3) If there is a contract dispute, or I (as the CE) simply want to terminate my contract and switch vendors, how do I get access to my data?
How you get access to your PHI is an important consideration under a number of potential scenarios (e.g. disaster recovery, bankruptcy, etc.) but here we want to focus on a contractual dispute and/or voluntary termination. Once you have committed to go with a EHR SaaS vendor you have made a decision to turn over one of your most important assets to a third party business associate. As long as you have performed the required due diligence and remain satisfied with the business relationship, then the reality of less control remains unproblematic. However, what happens when you want to terminate the relationship and (for reasons you can justify) you are behind in your subscription payments? Here there is a good chance that your data might be held hostage until you become current in your payments. In other words, your former trusted partner now has an economic gun to your head. What do you do?
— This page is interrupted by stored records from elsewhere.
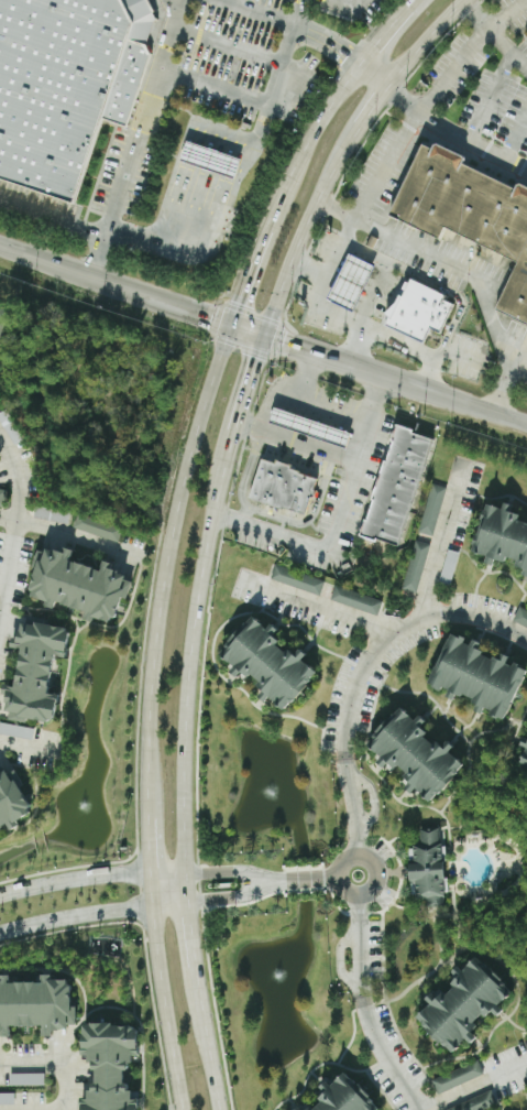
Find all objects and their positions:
road: (342, 3)
road: (259, 12)
road: (383, 34)
road: (316, 37)
road: (494, 39)
road: (423, 44)
road: (227, 45)
road: (281, 63)
road: (368, 79)
building: (62, 82)
road: (215, 84)
road: (489, 98)
road: (325, 114)
road: (407, 123)
road: (359, 128)
road: (453, 133)
road: (137, 137)
road: (516, 137)
building: (205, 160)
gas station: (205, 160)
building: (470, 215)
road: (51, 218)
road: (217, 219)
road: (261, 241)
road: (295, 249)
road: (45, 258)
road: (458, 273)
building: (349, 278)
gas station: (349, 278)
road: (160, 299)
traffic signals: (237, 301)
road: (48, 303)
building: (419, 307)
traffic signals: (213, 318)
building: (2, 319)
road: (354, 322)
road: (247, 330)
road: (58, 337)
traffic signals: (281, 342)
road: (158, 344)
road: (355, 344)
road: (323, 355)
traffic signals: (257, 356)
road: (119, 360)
road: (285, 382)
road: (174, 384)
road: (91, 392)
road: (454, 397)
road: (335, 400)
road: (241, 403)
building: (309, 420)
gas station: (309, 420)
building: (337, 437)
road: (293, 440)
building: (398, 477)
building: (281, 479)
building: (1, 497)
building: (431, 509)
building: (51, 513)
road: (339, 514)
road: (16, 525)
building: (97, 527)
building: (503, 531)
road: (72, 534)
road: (442, 541)
road: (166, 561)
building: (416, 565)
building: (448, 567)
building: (81, 580)
building: (297, 580)
building: (356, 599)
road: (315, 608)
road: (0, 611)
building: (521, 616)
road: (395, 633)
building: (271, 662)
building: (36, 668)
building: (480, 673)
road: (188, 685)
building: (15, 731)
road: (29, 748)
building: (415, 750)
building: (524, 757)
fountain: (270, 792)
building: (14, 796)
road: (351, 806)
fountain: (84, 807)
road: (149, 838)
building: (428, 866)
road: (235, 872)
road: (91, 877)
road: (330, 879)
road: (303, 880)
road: (151, 889)
road: (237, 895)
road: (356, 895)
road: (169, 905)
road: (75, 916)
road: (191, 939)
road: (361, 944)
fountain: (275, 972)
building: (35, 1001)
building: (465, 1002)
road: (166, 1008)
road: (208, 1042)
road: (385, 1054)
road: (55, 1063)
building: (113, 1065)
building: (456, 1077)
road: (473, 1086)
building: (344, 1096)
building: (6, 1098)
building: (477, 1102)
building: (307, 1108)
One solution is to insist on terms and conditions wherein your data is replicated, either real time or daily, to servers under your control as a backup. Sure there will be extra cost for this service, but at least you have assurances that you could get at your data should the need arise. But "getting at your data" is not nearly enough to solve the business problem you now face for the following reasons:
In short, turning over your PHI to an EHR vendor is a serious commitment that needs to be thought through with a high degree of rigor, anticipating as many potential (though hopefully not probable) business/legal contingencies as possible.
Healthcare providers will continue to move to the Cloud because cloud computing economics are too compelling to ignore. However, providers are well advised to do so only after performing rigorous due diligence and becoming educated as to the risks as well as the rewards of the Cloud.